The platform also generates network revenue through card interchange fees and interest on deposits, and earns commission revenue through its marketplace, where third-party partners such as lenders or insurers pay a fee when Zazu customers use their services.

Africa’s SMEs rely on platforms like Kuda Business, TymeBank, FairMoney, and Bumpa that tackle parts of the SME workflow, including banking, inventory management, and credit. Zazu says its differentiation is its rebundled architecture: acting as a glue for banking features, rather than building each one internally, and its sole focus on businesses, not retailers. It says its integrations are already live with Paystack, Shopstar, Ozow, and over 20 ecosystem partners in South Africa and Morocco.

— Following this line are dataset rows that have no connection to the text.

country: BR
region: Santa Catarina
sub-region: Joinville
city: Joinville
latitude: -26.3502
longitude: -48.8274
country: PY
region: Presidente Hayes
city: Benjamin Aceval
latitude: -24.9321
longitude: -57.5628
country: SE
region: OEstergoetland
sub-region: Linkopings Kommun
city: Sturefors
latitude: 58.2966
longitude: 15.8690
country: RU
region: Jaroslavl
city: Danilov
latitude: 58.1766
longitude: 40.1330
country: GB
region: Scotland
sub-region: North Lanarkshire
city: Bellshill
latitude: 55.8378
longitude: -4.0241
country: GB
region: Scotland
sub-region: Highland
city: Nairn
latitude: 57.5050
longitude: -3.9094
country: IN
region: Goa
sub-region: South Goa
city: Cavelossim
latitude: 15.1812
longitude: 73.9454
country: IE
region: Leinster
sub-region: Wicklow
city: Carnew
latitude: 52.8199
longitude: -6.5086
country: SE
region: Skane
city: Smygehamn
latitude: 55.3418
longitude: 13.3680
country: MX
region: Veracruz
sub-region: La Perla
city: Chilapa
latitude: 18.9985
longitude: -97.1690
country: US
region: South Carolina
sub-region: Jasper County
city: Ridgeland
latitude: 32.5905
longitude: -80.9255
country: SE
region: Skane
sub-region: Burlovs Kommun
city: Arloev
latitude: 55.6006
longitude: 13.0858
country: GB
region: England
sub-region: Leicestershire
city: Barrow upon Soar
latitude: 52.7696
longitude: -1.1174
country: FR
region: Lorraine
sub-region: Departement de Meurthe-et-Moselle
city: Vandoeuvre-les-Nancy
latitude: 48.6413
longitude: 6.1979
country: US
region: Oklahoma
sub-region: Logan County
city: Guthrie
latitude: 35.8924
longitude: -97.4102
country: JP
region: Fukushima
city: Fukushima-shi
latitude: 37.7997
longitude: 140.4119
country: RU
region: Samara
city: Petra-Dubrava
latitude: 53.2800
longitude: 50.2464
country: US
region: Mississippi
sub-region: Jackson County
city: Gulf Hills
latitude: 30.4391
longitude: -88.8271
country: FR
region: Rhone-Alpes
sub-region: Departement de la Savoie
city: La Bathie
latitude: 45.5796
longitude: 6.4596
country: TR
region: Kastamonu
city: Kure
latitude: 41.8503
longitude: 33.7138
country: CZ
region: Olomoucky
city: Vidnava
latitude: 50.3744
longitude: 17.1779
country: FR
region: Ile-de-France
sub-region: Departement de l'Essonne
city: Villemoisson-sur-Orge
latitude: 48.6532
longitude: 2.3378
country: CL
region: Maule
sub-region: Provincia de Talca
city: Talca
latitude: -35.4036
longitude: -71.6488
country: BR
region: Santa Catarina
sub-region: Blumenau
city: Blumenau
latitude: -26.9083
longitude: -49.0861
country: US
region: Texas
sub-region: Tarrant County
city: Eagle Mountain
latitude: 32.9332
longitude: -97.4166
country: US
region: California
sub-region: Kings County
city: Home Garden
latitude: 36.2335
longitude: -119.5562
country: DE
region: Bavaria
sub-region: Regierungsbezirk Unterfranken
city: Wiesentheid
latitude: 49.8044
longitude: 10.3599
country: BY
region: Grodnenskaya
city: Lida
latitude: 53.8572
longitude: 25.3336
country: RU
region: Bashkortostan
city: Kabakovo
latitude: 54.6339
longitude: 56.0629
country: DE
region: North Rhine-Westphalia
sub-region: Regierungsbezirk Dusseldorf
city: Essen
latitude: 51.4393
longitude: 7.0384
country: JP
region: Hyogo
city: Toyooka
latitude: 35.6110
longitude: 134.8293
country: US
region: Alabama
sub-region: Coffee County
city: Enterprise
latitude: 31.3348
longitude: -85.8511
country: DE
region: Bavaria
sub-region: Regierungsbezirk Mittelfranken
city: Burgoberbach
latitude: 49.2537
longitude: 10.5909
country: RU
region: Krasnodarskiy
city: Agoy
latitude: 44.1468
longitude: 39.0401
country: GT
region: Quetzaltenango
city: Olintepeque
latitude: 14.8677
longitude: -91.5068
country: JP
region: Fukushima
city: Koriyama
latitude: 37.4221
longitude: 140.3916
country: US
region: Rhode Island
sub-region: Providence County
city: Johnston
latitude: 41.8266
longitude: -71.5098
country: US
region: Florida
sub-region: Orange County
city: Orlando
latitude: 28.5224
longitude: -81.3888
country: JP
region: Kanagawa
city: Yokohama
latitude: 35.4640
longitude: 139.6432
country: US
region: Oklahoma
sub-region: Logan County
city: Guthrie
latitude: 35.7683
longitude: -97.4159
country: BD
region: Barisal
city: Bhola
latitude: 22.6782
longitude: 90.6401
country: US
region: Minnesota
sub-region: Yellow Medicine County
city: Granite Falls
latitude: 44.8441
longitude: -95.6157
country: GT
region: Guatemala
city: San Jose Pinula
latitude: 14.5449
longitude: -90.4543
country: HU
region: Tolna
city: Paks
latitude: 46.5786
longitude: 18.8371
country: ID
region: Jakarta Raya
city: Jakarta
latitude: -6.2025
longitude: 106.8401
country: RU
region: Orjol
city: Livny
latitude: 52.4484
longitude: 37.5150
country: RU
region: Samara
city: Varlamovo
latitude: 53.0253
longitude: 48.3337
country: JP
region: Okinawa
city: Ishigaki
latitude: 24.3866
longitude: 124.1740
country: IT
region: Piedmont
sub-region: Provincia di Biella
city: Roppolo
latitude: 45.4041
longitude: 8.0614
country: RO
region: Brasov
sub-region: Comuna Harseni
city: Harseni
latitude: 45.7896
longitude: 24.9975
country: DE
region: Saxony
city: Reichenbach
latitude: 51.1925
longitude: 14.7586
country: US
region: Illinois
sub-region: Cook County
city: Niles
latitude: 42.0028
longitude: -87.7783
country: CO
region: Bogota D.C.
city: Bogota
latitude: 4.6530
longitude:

Zazu is already operational in Morocco and South Africa, with over 1,000 SME sign-ups for the waitlist and is currently in beta testing with over 50 SMEs. The startup has also secured recognition across global innovation circuits, including its selection into the Visa Accelerator Program.

With the pre-seed capital secured, Zazu is moving quickly to capitalise on its early traction. The company plans to open its seed round in early 2026 to support a broader pan-African expansion and the launch of new financial products tailored to entrepreneurs. 

“We fully intend to be live in various countries and figure out the right way to plug those countries together and have a larger network of products that we can work with,” says Jacobs.